Last year, he settled a challenging wrongful death lawsuit against the county of Riverside. Jeremy Swanson v. County of Riverside, RIC 1611766 (Riverside Sup. Ct., filed Sept. 13, 2016).

Former minor league baseball player Brandon Martin had been placed in an involuntary 72-hour mental health hold, known as a 5150 hold, after posing a danger to others based on acts of violence toward his family. The lawsuit accused Riverside County of releasing Martin after two days without any treatment. He immediately returned to the family home, where he used a baseball bat to murder his father, his uncle and a contractor installing a new alarm system.

“The law gives governmental agencies a great deal of immunity in cases like this. So long as they have a licensed psychiatrist evaluate him and then release him, they have immunity for the 5150 hold early release, no matter what happened. The County was arguing they had immunity,” said Echeverria, who represented the six grown children of two of the slain men. “When we got the file, there were a lot of things that were very suspicious.”

The medical report showed a number of inconsistencies in terms of when and where the county psychiatrist claimed to have evaluated Martin and the medical center was unable to provide the metadata for the report, Echeverria said. He argued that the county did not properly follow the law in terms of a 5150 hold, which ultimately allowed the murders to occur.

“Our position was: We don’t think this evaluation ever actually occurred,” Echeverria said.

The county argued that even if it were liable, damages would be capped under California’s Medical Injury Compensation Reform Act (MICRA), which at the time placed a $250,000 limit on medical malpractice lawsuits. However, the County couldn’t claim negligence if a psychiatrist never evaluated Martin. The MICRA argument wasn’t going to stick, Echeverria said.

The case settled very favorably for Echeverria’s clients on the eve of trial.

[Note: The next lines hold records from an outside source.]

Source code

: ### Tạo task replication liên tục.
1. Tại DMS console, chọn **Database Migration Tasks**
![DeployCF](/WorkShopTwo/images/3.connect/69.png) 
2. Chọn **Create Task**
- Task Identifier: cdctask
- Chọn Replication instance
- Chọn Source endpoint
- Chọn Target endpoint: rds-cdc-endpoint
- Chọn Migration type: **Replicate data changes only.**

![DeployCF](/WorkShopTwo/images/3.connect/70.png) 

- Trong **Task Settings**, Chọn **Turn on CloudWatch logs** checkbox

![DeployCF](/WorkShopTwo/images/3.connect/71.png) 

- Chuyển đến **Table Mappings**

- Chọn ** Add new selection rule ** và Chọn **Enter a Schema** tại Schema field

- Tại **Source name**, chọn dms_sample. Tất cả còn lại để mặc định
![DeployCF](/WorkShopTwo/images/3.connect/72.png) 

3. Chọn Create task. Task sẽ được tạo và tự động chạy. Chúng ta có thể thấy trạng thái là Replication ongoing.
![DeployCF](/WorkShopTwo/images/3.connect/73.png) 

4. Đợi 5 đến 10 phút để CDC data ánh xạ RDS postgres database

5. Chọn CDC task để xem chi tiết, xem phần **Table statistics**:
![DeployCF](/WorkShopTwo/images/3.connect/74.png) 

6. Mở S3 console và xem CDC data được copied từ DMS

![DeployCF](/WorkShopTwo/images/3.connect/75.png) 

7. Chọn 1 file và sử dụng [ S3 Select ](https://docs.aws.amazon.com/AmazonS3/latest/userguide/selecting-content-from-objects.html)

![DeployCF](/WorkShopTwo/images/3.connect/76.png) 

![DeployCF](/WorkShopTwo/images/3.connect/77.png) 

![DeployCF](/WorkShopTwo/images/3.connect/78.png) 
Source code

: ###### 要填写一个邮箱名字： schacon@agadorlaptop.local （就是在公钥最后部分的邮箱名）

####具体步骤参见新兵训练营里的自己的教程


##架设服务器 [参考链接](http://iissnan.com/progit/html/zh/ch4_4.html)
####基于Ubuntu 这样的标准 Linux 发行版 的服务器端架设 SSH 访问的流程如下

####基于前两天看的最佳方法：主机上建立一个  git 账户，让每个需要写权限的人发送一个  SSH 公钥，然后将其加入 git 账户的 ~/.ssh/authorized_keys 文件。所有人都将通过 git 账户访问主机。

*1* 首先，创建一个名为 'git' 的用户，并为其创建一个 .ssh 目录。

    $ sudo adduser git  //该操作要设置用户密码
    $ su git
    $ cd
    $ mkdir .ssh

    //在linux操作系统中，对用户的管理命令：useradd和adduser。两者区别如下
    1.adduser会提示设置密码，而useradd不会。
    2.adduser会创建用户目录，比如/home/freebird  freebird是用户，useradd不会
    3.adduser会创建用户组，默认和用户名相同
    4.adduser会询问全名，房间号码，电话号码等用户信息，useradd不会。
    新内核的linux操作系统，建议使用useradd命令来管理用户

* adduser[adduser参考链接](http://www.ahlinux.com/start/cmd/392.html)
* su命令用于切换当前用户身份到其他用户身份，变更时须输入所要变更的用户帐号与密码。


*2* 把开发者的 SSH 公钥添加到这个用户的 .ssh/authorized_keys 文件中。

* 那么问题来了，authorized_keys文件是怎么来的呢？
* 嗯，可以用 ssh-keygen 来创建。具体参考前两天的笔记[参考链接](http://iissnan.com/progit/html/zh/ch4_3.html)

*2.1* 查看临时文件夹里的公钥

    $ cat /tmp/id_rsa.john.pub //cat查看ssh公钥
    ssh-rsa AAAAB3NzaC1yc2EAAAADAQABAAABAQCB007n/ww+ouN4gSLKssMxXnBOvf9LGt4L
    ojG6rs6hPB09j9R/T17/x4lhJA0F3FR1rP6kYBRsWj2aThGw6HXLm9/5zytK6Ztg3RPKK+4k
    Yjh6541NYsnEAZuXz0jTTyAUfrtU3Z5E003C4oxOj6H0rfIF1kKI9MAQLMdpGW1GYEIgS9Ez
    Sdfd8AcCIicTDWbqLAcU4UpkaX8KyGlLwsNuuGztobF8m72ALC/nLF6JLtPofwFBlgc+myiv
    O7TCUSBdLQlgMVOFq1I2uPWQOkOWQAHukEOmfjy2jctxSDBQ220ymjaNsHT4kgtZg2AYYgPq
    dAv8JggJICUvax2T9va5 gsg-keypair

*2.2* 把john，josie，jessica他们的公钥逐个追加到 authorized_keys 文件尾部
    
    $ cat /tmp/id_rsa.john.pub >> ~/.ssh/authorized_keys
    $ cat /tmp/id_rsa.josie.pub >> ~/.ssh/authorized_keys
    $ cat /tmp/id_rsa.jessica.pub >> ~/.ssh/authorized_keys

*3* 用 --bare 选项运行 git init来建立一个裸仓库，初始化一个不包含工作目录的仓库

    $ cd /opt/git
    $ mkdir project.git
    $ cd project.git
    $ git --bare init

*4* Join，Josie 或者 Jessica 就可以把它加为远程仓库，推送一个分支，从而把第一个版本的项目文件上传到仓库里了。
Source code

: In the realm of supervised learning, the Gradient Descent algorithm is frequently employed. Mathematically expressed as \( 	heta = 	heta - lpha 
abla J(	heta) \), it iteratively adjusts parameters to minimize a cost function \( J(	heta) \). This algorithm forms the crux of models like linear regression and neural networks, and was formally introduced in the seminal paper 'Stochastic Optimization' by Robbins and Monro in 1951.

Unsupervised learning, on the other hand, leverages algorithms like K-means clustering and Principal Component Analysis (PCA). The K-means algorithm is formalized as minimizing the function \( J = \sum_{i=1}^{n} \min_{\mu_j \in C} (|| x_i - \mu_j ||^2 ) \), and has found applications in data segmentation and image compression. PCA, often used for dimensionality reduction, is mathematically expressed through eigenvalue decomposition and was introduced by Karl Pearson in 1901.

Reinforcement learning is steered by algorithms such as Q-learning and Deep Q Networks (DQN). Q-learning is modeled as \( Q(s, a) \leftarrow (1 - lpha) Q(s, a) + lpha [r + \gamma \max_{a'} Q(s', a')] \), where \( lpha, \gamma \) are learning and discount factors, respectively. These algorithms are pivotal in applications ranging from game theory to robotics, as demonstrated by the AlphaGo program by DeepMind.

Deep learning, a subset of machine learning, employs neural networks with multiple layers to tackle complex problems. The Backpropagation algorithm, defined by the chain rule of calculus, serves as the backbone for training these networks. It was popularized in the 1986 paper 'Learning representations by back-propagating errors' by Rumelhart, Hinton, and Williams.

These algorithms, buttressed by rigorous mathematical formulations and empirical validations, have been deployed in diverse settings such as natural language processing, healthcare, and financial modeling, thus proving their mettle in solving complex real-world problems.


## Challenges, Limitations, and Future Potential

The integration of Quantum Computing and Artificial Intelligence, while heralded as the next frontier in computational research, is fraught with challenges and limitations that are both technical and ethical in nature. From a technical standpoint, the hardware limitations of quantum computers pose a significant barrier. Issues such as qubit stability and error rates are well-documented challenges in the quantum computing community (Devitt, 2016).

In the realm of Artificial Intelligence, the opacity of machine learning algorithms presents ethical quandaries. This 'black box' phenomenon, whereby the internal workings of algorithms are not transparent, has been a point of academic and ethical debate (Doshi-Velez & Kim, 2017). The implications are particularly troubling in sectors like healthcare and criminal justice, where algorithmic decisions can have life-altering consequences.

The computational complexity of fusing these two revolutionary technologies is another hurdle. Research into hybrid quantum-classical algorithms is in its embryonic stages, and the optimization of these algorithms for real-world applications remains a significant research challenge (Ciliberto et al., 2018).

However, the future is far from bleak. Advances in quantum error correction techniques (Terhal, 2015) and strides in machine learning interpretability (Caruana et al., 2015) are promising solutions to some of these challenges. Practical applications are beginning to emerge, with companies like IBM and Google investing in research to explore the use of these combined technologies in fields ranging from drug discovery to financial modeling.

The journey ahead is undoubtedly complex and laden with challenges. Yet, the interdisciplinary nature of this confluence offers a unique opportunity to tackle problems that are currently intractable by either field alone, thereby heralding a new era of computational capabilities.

“It was one of those very unique cases. There were the immunity issues we had to navigate, then on top of that, the MICRA issues — two big hurdles to overcome,” he said. “It came down to just doing our homework, looking at the file carefully, connecting the dots and demonstrating how things didn’t add up to support that he was actually evaluated by a psychiatrist.”

Despite a trial record distinguished by impressive victories, Echeverria is not just in it to win it.

“At the end of the day, if I do my job right, I make someone’s life better — someone who’s been through something terrible.